(Dataset items)

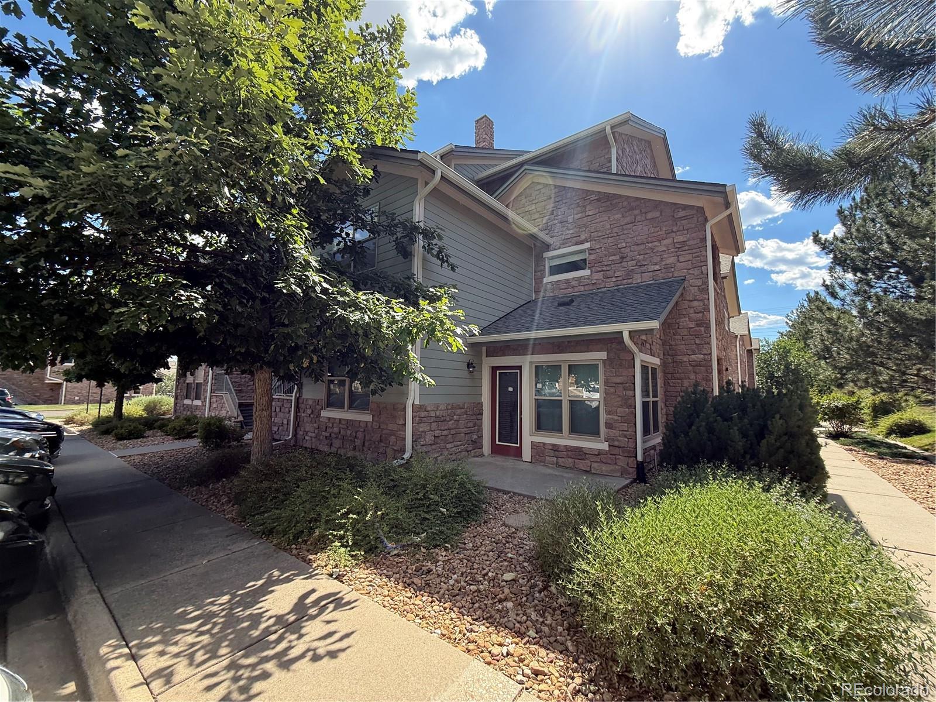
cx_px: 468
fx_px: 379
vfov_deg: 85.7
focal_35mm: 14
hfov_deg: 102.1
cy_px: 351
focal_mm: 2.22
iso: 64
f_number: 2.2
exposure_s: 1/433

(INSTRUCTIONS FOR THE TASK): Without including a single picture, restate all of the data word for word.

(RESPONSE TO THE TASK):
cx_px: 468
fx_px: 379
vfov_deg: 85.7
focal_35mm: 14
hfov_deg: 102.1
cy_px: 351
focal_mm: 2.22
iso: 64
f_number: 2.2
exposure_s: 1/433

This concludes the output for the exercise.